# 98 Frontier speakers



## 98FrontiSE (Nov 6, 2004)

i cant seem to find out if the door speakers for my 98 frontier ext-cab are 5.25 or 6.5. or can i fit either size. it has 5.25's now but need to upgrade. also is there any factory rear speakers in these trucks, it sucks only having door speakers and tweeters. let me know, thanks.


----------



## 88pathoffroad (Jun 6, 2004)

I think you answered your own question, man. If you know that it has 5.25's now, why would you wonder what size they are or should be?


----------



## FrontierTuner (Aug 30, 2004)

98FrontiSE said:


> i cant seem to find out if the door speakers for my 98 frontier ext-cab are 5.25 or 6.5. or can i fit either size. it has 5.25's now but need to upgrade. also is there any factory rear speakers in these trucks, it sucks only having door speakers and tweeters. let me know, thanks.


you have 6.5 and you should have 4.25 speakers somewhere in the back. try taking off some panals and the carpet that covers the rear wall.


----------



## 98FrontiSE (Nov 6, 2004)

88pathoffroad said:


> I think you answered your own question, man.
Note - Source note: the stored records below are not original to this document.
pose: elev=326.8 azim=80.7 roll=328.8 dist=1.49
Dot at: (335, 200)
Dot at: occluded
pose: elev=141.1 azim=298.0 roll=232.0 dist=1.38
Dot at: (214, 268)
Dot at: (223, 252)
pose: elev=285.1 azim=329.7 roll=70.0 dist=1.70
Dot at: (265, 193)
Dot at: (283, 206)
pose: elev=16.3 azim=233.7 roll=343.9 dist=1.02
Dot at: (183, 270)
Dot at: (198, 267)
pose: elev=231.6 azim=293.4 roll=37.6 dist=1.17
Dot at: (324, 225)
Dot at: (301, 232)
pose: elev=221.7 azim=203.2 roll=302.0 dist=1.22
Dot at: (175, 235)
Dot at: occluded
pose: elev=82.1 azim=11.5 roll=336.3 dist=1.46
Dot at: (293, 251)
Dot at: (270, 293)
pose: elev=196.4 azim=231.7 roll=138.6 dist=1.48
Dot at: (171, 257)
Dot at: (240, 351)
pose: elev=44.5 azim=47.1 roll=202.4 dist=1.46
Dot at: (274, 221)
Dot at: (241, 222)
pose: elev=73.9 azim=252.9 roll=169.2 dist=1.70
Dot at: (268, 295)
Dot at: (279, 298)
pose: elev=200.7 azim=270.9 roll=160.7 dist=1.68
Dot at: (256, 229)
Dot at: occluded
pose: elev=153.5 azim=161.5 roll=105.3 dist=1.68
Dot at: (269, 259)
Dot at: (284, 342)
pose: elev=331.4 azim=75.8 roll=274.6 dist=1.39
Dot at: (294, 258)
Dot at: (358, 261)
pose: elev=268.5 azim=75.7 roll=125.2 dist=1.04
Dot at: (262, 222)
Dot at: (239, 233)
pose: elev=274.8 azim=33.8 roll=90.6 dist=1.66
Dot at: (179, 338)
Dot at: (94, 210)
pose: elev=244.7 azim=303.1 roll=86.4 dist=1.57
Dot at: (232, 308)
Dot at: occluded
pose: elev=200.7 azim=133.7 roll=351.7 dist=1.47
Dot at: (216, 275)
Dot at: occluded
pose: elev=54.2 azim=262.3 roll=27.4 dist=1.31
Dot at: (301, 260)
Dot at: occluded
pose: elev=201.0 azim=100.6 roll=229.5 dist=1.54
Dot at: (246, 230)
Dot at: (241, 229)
If you know that it has 5.25's now, why would you wonder what size they are or should be?


i didnt answer my own question, i know 5.25's fit but dont know if 6.5's fit. i have 5.25's in it now and just wanted to know if i could upgrade to 6.5's. :dumbass:


----------



## 98FrontiSE (Nov 6, 2004)

FrontierTuner said:


> you have 6.5 and you should have 4.25 speakers somewhere in the back. try taking off some panals and the carpet that covers the rear wall.


thanks, i will try later on tonight and post again when i find out.


----------



## 98FrontiSE (Nov 6, 2004)

found out i DONT have any rear speakers, just the door speakers and tweeters. has anyone done any custom work to put 6.5 inch speakers in the ext-cab part of their truck?


----------